In their Invited Commentary, Ren et al. (2020) provide a thorough discussion of the COVID-19 virus, including infection control issues in oral health care delivery and suggestions for future research. Those curious about what deans/heads of dental faculties/schools are doing and thinking may find Dean Emami’s Perspective piece informative (Emami 2020).
Newton et al. (2020) carried out a systematic review to determine whether chewing sugar-free gum has an effect on caries incidence in children and adults. They concluded that there is “tentative” evidence supporting the reduction of caries through chewing sugar-free gum. As one reads in many systematic review reports, the authors dealt with a high degree of heterogeneity among the included studies. While the heterogeneity in this study was due to differences in dosage, exposure frequency, and length of follow-up, many systematic reviews are limited due to heterogeneity in choice of outcome. It is up to experts in each field to develop consensuses on standardized minimal outcome sets and other variables that are most appropriate to apply in research studies in a particular field.
To determine the impact of major innovations in dentistry on clinical practice, Heft et al. (2020) first identified 30 major innovations through surveys of experts, then polled 400 US dentists to ask them about the importance of each of these innovations to their patients’ care. This original study indicates which innovations dentists find important for their patients and of which they are aware. This information is particularly important for those who wish to guide research translation activities effectively. Unfortunately, author Marc Heft passed away in February. As a colleague and friend to many of us in the American Association for Dental Research and International Association for Dental Research, his passing is an enormous personal and professional loss. Please see “Remembering Marc Heft” (Duncan 2020).
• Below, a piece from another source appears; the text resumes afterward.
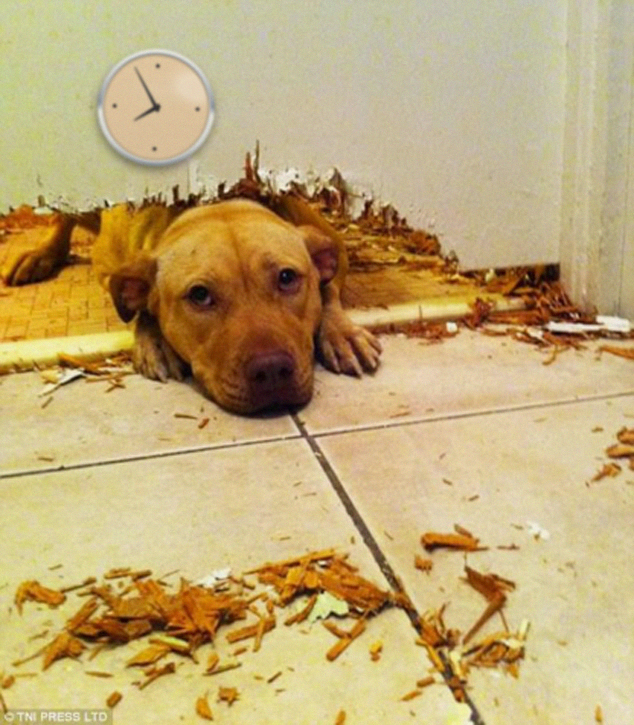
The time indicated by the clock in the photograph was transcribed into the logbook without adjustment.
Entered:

Along with reports involving child oral health (Burgette and Rezaie 2020; Nair et al. 2020; Wang et al. 2020), we have 2 that focus on electronic health records. In their publication, Adibi et al. (2002) demonstrate that patients do not always accurately share their medical conditions with their dentists, which can lead to tragic consequences. Thus, they urge the development of policies that integrate medical and dental records. Walji et al. (2020) provide a description of how electronic health records can be used to identify and measure harm to patients in any oral health care setting using a dental “trigger” tool. This tool could be effective in improving safety and quality in oral health care in many environments.
While many researchers are dealing with the major impact of COVID-19 isolation measures on their studies due to closed laboratories and clinics, we are also noting potential opportunities that might not have been possible previously. Isolation can be ideal for introspection and meditation, to learn about new concepts, and, perhaps, to modify former goals. Ironically, the current isolation might allow for frequent virtual communication among researchers in different disciplines to share knowledge and/or to develop new collaborative protocols. Individual investigators can take time to review their research programs and consider new paths forward. As researchers, we are prepared for resiliency; we often start in one direction, then move in a different one based on new findings. In these circumstances with the disruption of our working and personal lives, this resiliency will enable us to find pathways to balance and move forward. We will come through COVID-19 even more resourceful, with benefits that may surprise and lead to even more exciting opportunities, and we will emerge from this pandemic more robust than ever before.
With this in mind, the JDR CTR team extends our wishes to all for good health and high spirits in the months to come.
Footnotes
The author received no financial support and declares no potential conflicts of interest with respect to the authorship and/or publication of this article.